Records shown below:

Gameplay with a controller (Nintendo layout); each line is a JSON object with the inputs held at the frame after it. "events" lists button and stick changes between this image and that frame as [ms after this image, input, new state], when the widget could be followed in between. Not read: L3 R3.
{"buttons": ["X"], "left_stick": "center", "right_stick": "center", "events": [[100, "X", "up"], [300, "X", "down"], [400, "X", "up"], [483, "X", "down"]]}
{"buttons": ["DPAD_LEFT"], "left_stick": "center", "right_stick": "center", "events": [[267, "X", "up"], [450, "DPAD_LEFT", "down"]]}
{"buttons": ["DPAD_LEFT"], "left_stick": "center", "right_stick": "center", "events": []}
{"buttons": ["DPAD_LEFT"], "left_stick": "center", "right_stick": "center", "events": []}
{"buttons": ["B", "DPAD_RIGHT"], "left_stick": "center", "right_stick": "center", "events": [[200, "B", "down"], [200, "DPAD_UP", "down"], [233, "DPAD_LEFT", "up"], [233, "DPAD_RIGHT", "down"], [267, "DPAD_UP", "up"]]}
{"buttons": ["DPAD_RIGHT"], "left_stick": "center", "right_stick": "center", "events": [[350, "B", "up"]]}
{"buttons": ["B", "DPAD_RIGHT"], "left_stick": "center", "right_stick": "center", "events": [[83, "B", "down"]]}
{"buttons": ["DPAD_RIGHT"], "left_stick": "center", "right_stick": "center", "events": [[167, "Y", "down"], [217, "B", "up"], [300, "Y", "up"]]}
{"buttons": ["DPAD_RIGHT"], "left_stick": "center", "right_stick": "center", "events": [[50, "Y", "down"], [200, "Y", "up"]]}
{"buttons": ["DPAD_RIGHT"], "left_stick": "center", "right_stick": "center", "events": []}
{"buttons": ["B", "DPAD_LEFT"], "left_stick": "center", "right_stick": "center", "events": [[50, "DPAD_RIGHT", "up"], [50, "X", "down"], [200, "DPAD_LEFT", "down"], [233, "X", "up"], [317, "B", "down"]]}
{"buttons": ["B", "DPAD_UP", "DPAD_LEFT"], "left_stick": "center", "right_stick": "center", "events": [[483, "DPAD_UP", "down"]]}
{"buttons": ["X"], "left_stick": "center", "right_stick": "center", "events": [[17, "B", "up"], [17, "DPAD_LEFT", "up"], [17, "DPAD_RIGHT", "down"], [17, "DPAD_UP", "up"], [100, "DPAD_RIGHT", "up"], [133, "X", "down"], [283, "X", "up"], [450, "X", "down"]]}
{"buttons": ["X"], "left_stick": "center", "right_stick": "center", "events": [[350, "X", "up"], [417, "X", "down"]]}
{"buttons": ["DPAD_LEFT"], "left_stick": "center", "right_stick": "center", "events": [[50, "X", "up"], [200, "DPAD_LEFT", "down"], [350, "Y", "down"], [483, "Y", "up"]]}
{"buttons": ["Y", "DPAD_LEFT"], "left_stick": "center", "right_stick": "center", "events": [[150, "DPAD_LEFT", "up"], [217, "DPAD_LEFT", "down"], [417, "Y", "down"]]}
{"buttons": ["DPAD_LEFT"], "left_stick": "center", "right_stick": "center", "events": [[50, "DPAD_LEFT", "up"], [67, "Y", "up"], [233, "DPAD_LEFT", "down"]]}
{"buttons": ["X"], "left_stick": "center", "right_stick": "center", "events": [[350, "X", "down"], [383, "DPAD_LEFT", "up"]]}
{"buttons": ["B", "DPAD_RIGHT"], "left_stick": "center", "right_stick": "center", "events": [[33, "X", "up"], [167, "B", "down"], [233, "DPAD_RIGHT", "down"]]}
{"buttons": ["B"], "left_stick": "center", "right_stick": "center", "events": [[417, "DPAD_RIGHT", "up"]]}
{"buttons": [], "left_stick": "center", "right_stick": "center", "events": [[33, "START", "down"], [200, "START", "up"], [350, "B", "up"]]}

End of Records shown.

Prompt ▸
Copy all of the data. Keep every word exactly as it is.

Written solution ▸
Gameplay with a controller (Nintendo layout); each line is a JSON object with the inputs held at the frame after it. "events" lists button and stick changes between this image and that frame as [ms after this image, input, new state], when the widget could be followed in between. Not read: L3 R3.
{"buttons": ["X"], "left_stick": "center", "right_stick": "center", "events": [[100, "X", "up"], [300, "X", "down"], [400, "X", "up"], [483, "X", "down"]]}
{"buttons": ["DPAD_LEFT"], "left_stick": "center", "right_stick": "center", "events": [[267, "X", "up"], [450, "DPAD_LEFT", "down"]]}
{"buttons": ["DPAD_LEFT"], "left_stick": "center", "right_stick": "center", "events": []}
{"buttons": ["DPAD_LEFT"], "left_stick": "center", "right_stick": "center", "events": []}
{"buttons": ["B", "DPAD_RIGHT"], "left_stick": "center", "right_stick": "center", "events": [[200, "B", "down"], [200, "DPAD_UP", "down"], [233, "DPAD_LEFT", "up"], [233, "DPAD_RIGHT", "down"], [267, "DPAD_UP", "up"]]}
{"buttons": ["DPAD_RIGHT"], "left_stick": "center", "right_stick": "center", "events": [[350, "B", "up"]]}
{"buttons": ["B", "DPAD_RIGHT"], "left_stick": "center", "right_stick": "center", "events": [[83, "B", "down"]]}
{"buttons": ["DPAD_RIGHT"], "left_stick": "center", "right_stick": "center", "events": [[167, "Y", "down"], [217, "B", "up"], [300, "Y", "up"]]}
{"buttons": ["DPAD_RIGHT"], "left_stick": "center", "right_stick": "center", "events": [[50, "Y", "down"], [200, "Y", "up"]]}
{"buttons": ["DPAD_RIGHT"], "left_stick": "center", "right_stick": "center", "events": []}
{"buttons": ["B", "DPAD_LEFT"], "left_stick": "center", "right_stick": "center", "events": [[50, "DPAD_RIGHT", "up"], [50, "X", "down"], [200, "DPAD_LEFT", "down"], [233, "X", "up"], [317, "B", "down"]]}
{"buttons": ["B", "DPAD_UP", "DPAD_LEFT"], "left_stick": "center", "right_stick": "center", "events": [[483, "DPAD_UP", "down"]]}
{"buttons": ["X"], "left_stick": "center", "right_stick": "center", "events": [[17, "B", "up"], [17, "DPAD_LEFT", "up"], [17, "DPAD_RIGHT", "down"], [17, "DPAD_UP", "up"], [100, "DPAD_RIGHT", "up"], [133, "X", "down"], [283, "X", "up"], [450, "X", "down"]]}
{"buttons": ["X"], "left_stick": "center", "right_stick": "center", "events": [[350, "X", "up"], [417, "X", "down"]]}
{"buttons": ["DPAD_LEFT"], "left_stick": "center", "right_stick": "center", "events": [[50, "X", "up"], [200, "DPAD_LEFT", "down"], [350, "Y", "down"], [483, "Y", "up"]]}
{"buttons": ["Y", "DPAD_LEFT"], "left_stick": "center", "right_stick": "center", "events": [[150, "DPAD_LEFT", "up"], [217, "DPAD_LEFT", "down"], [417, "Y", "down"]]}
{"buttons": ["DPAD_LEFT"], "left_stick": "center", "right_stick": "center", "events": [[50, "DPAD_LEFT", "up"], [67, "Y", "up"], [233, "DPAD_LEFT", "down"]]}
{"buttons": ["X"], "left_stick": "center", "right_stick": "center", "events": [[350, "X", "down"], [383, "DPAD_LEFT", "up"]]}
{"buttons": ["B", "DPAD_RIGHT"], "left_stick": "center", "right_stick": "center", "events": [[33, "X", "up"], [167, "B", "down"], [233, "DPAD_RIGHT", "down"]]}
{"buttons": ["B"], "left_stick": "center", "right_stick": "center", "events": [[417, "DPAD_RIGHT", "up"]]}
{"buttons": [], "left_stick": "center", "right_stick": "center", "events": [[33, "START", "down"], [200, "START", "up"], [350, "B", "up"]]}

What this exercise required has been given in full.